I've been using Python since like 2006, so maybe I just have that generational k...

johtso · on March 14, 2023

Isn't pip + requirements.txt insufficient for repeatable deployments? You need to pin all dependencies not just your immediate project dependencies, unless you want some random downstream update to break your build. I guess you can do that by hand.. but don't you kind of need some kind of a lock file to stay safe/sane?

oblvious-earth · on March 14, 2023

The simple solution to this with pip is constraints file:

    pip install <my_entire_universe_of_requirements>
    pip freeze > constraints.txt

And now in any new environment:

    pip install <any_subset_of_requirements> -c constraints.txt

Now you can install prod requirements or dev requirements or whatever other combination of requirements you have and you guarantee to have the exact same subset of packages, no matter what your transitive dependencies are doing.

You can use pip-compile from pip-tools if you want the file to include exact hashes.

MrJohz · on March 14, 2023

This is true, but now you're explicitly depending on all of your transitive dependencies, which makes updating the project a lot harder. For example, if a dependency stops pulling in a transitive dependency past a certain version, you'll need to either recreate the constraints file by reinstalling everything, or manually remove the dependencies you don't need any more.

Also pip freeze does not emit a constraints file, it emits (mostly) a requirements file. This distinction is rarely important, but when it is, it can cause a lot of problems with this workflow. For example, a constraints file cannot include any information about which extras are installed, which pip freeze does by default. It also can't contain local or file dependencies, so if you have multiple projects that you're developing together it simply won't work. You also can't have installed the current project in editable mode if you want the simple "pip freeze" workflow to work correctly (although in practice that's not so difficult to work around).

Pip-tools does work a bit better, although the last time I used it, it considered the dependency chains for production and for development in isolation, which meant it would install different versions of some packages in production than in development (which was one of the big problems I was trying to solve).

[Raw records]
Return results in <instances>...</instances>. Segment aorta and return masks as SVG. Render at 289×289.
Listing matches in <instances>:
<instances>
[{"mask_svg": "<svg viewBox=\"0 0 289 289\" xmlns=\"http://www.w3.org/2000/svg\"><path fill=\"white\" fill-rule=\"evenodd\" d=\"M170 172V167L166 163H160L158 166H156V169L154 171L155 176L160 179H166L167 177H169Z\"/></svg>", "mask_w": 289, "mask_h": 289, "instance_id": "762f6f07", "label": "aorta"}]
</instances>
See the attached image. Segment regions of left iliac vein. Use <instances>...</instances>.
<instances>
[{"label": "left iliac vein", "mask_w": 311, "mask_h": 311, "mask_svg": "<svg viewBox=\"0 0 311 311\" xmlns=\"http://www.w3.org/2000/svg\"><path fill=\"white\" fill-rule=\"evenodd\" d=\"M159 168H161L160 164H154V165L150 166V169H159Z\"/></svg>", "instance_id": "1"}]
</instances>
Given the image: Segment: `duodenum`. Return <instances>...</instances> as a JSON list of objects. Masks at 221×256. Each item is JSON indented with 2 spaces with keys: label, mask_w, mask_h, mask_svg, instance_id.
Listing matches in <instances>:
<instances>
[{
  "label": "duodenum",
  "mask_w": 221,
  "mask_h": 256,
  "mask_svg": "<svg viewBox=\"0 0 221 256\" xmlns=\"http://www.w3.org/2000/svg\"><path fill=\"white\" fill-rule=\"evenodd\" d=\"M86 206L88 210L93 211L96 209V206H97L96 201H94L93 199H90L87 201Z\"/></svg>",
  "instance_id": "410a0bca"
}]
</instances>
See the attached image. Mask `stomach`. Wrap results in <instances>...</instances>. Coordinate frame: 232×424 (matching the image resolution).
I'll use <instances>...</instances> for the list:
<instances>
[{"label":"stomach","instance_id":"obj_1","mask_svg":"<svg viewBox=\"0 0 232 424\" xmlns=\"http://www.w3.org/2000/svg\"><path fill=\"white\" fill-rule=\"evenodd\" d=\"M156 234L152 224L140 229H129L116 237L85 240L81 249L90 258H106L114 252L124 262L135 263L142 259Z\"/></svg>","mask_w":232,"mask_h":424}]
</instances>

To-do list:
A – Repeat everything in the pip thread from "The simple solution" down to "dependencies are doing.", word for word.
B – In the pip thread, which command does oblvious-earth use to produce the constraints file?
The items stand apart from the pip thread as separate material.

Task answers:
A –
The simple solution to this with pip is constraints file:

    pip install <my_entire_universe_of_requirements>
    pip freeze > constraints.txt

And now in any new environment:

    pip install <any_subset_of_requirements> -c constraints.txt

Now you can install prod requirements or dev requirements or whatever other combination of requirements you have and you guarantee to have the exact same subset of packages, no matter what your transitive dependencies are doing.

B – pip freeze > constraints.txt